# 2011 HD with diesel no plow prep package?



## jerseydrew (Mar 6, 2010)

i just tried building an 11 f350 and when i add the diesel motor the option for plow package goes away. they don't want us plowing with diesels? i don't get it.


----------



## fatheadon1 (Dec 27, 2007)

i have a 2011 f350 diesel with plow prep, id bet its another option you have picked that is stoping you


----------



## exmark1 (Nov 30, 2005)

Yes they have them, I just bought my 2011 F-350 crew cab diesel and it has the plow prep package. He is right you must have something else that is stopping you from putting that package on the truck your trying to build.


----------



## SnowGuy73 (Apr 7, 2003)

I don't know about Ford, but I know that with Chev and Dodge if you have the diesel engine you automatically get the plow prep package.


----------



## jerseydrew (Mar 6, 2010)

if you go to the build sheet it is on the first list of options after you pick cab and bed size and i tried every combination of cab and bed with diesel and the option doesn't pop up. but as soon as i switch it to a gas motor the option is there on the first list. weird, maybe it's the differential i am picking for some reason on the diesel. i keep picking the electronic 3.31 rear gears.


----------



## fatheadon1 (Dec 27, 2007)

theres my sticker, it may be something online try going to a dealer


----------



## exmark1 (Nov 30, 2005)

jerseydrew;1135092 said:


> if you go to the build sheet it is on the first list of options after you pick cab and bed size and i tried every combination of cab and bed with diesel and the option doesn't pop up. but as soon as i switch it to a gas motor the option is there on the first list. weird, maybe it's the differential i am picking for some reason on the diesel. i keep picking the electronic 3.31 rear gears.
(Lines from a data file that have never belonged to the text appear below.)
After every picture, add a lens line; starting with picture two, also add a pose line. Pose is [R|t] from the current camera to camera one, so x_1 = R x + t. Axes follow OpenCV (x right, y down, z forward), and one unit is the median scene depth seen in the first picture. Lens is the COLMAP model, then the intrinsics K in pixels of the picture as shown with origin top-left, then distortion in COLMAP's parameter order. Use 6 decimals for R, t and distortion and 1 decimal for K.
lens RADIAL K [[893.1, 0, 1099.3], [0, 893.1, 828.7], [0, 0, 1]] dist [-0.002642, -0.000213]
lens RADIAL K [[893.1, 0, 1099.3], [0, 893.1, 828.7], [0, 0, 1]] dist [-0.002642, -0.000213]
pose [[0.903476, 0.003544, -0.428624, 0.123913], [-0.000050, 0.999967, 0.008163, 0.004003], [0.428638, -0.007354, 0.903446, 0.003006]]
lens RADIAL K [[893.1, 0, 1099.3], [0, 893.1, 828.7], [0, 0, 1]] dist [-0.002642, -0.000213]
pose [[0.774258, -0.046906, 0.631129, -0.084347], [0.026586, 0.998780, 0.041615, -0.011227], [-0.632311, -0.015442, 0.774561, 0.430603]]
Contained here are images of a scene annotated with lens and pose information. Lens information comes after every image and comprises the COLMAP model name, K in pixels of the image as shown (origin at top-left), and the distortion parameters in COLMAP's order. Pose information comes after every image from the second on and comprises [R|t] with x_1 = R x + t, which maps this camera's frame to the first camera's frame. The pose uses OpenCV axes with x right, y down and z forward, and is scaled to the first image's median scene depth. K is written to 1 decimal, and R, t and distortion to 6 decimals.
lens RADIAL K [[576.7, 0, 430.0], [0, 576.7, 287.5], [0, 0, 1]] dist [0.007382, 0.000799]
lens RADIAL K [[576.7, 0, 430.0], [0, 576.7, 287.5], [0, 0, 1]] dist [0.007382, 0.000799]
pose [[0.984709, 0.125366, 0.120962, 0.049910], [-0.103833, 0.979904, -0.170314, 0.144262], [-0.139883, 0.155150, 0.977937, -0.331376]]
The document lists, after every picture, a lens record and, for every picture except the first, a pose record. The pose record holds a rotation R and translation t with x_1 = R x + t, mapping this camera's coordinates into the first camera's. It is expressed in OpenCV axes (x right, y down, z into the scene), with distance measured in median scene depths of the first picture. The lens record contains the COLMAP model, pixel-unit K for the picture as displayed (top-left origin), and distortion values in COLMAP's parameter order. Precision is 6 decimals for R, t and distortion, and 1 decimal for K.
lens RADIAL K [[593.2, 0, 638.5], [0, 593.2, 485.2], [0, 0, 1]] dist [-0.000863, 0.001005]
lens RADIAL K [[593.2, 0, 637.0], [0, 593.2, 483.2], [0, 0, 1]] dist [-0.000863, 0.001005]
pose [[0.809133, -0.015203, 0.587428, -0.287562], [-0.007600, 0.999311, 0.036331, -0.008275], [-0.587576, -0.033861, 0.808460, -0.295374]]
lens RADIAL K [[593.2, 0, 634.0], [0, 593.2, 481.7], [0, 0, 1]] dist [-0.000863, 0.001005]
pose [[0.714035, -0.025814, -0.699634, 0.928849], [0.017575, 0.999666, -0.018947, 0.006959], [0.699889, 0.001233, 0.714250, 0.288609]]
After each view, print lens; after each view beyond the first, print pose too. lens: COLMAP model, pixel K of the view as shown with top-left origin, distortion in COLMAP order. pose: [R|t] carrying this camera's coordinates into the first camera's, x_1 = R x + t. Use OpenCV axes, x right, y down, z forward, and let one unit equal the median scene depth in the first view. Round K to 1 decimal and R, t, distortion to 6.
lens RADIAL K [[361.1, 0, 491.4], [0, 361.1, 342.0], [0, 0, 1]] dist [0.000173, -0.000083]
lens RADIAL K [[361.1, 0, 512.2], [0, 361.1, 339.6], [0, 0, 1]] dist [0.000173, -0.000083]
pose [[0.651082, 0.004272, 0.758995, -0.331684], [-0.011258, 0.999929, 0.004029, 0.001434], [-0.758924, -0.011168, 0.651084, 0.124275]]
I don't think the plow prep package is available with the 3.31 gears... I think I remember my dealer telling me that, I got the 3.55 gears on mine


----------



## Newdude (Dec 4, 2006)

Epic Lawn Care;1134896 said:


> I don't know about Ford, but I know that with Chev and Dodge if you have the diesel engine you automatically get the plow prep package.


Plow prep is not automatically equipped on a diesel with GM trucks. It is optional. For example, a 2011 GM truck with the duramax comes either with a 4800 or 5200 lbs axle rating depending on configuration. With plow prep they all go up to 6000 lbs.


----------



## EdNewman (Jan 27, 2004)

I believe in 2011, the plow prep package is only springs. Did you select max GVW springs as an option? That would conflict with plow prep but I believe get you the same result.


----------



## jerseydrew (Mar 6, 2010)

turns out it was the gears. you have to bump up to 3.55 gears for the plow option to be available.

thanks guys...


----------



## SnowGuy73 (Apr 7, 2003)

Newdude;1135768 said:


> Plow prep is not automatically equipped on a diesel with GM trucks. It is optional. For example, a 2011 GM truck with the duramax comes either with a 4800 or 5200 lbs axle rating depending on configuration. With plow prep they all go up to 6000 lbs.


They must have changed that then...


----------



## JK-Plow (Feb 10, 2008)

Ford's web site for building vehicles, does not always show the options available when building your vehicle. I built a few and with certain packages, it would not offer the tailgate step. Yet I knew the tailgate step was available with the option package that I picked. Curently to build a new F150, it does not show the plow package being available. It could be a similar problem with the vehicle that you are trying to build. The F250 and F350 both have the plow package with both engines and all cab configuration.

GM stopped making the plow package standard on the heavy duty trucks with the diesel engine back in 1999 or three model designs ago. Snow plows are not recommended on GM trucks with the diesel engine with the crew and extended cabs. The regular cab is the only model that is available with a plow prep package.


----------